Connal serves on the international advisory committees of the journals Law and Critique and Journal of Italian Philosophy, the book series TechNomos: Law, Technology, Culture (Routledge), and the Serpentine Galleries R&D Platform ‘Legal Lab’. He co-led Kent’s Centre for Critical Thought, which facilitates cross-disciplinary collaborations within and beyond the University, and co-created and directed the Kent Summer School in Critical Theory, held annually in Paris. He is particularly interested in the connections between law, visual culture, and creative practice in interdisciplinary scholarly method, seen in the recent edited collection Interdisciplinarities: Research Process, Method and the Body of Law (Palgrave, 2022), and article, ‘Contemporary Art in the Aftermath of Legal Positivism’ (2022, Pólemos). He is the English translator of several works of contemporary Italian thought by scholars such as Giorgio Agamben, Roberto Esposito, Antonio Negri and Emanuele Coccia, including Esposito’s major 1988 monograph, Categories of the Impolitical (2015, Fordham University Press). Drawing on a palette of contemporary theory including political theology, biopolitics, technosocial theory, materiality studies and philosophies of technology, he is also co-editing the Routledge Handbook of the Lived Experience of Ideology (forthcoming 2023).
Dr Parsley is not currently engaged in teaching due to the award of a UKRI Future Leaders Fellowship. At Kent, he has taught undergraduate courses in Public Law, Technologies in Legal Practice, Land Law, Critical Legal Theory, and Art, Law and Politics. At postgraduate level he has taught courses in Law and the Humanities.
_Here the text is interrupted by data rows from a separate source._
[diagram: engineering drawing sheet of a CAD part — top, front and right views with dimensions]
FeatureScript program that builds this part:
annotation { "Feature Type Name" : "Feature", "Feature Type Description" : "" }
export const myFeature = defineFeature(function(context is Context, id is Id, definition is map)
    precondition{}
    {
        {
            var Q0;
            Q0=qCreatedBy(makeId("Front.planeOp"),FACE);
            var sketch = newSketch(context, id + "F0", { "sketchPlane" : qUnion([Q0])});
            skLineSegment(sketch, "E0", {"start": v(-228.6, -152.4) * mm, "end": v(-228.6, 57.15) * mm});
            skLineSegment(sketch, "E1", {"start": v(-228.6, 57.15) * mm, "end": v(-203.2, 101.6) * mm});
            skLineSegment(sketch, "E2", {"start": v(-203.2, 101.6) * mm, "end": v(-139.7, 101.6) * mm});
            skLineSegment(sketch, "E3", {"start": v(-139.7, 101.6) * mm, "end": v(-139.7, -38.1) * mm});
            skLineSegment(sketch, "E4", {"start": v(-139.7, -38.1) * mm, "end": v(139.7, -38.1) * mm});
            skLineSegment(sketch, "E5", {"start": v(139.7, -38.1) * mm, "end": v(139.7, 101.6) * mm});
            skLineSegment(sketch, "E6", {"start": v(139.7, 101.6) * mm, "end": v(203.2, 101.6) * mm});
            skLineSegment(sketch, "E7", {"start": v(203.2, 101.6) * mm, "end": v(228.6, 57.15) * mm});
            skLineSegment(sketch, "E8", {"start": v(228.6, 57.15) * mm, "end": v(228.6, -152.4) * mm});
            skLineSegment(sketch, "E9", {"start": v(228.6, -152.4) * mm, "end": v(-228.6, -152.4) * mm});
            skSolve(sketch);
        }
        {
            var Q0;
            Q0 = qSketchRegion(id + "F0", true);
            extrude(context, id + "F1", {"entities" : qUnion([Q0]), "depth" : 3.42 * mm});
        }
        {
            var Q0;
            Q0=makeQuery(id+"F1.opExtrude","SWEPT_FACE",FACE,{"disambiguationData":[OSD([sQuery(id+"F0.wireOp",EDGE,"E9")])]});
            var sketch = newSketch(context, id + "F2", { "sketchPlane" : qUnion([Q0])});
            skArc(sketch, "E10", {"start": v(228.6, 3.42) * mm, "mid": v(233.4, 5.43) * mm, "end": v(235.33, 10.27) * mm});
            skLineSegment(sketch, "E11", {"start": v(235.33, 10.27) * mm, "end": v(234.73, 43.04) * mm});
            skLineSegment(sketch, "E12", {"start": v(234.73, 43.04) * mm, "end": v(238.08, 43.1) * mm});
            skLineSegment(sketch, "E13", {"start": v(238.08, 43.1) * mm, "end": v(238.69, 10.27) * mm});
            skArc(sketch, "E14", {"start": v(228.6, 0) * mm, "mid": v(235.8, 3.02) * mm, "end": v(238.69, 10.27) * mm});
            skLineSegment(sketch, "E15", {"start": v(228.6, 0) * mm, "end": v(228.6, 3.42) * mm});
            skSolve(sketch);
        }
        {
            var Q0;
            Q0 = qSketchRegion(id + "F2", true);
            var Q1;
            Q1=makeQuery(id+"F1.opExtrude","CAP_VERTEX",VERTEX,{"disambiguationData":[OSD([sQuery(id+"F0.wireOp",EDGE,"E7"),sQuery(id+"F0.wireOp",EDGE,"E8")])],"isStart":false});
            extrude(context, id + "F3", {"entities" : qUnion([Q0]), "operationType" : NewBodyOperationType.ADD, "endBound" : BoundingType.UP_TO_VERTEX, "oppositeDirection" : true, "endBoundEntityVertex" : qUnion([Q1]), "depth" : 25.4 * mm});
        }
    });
Dr Parsley is currently accepting applications for postgraduate supervision only in the area of ‘legal design, new technologies and human values’, especially in relation to administrative decision-making. Exceptional applications will also be considered in legal theory and digital technologies, particularly in relation to the question of ‘the human’, philosophy of technosocial ecologies, media, and evolutionary theory.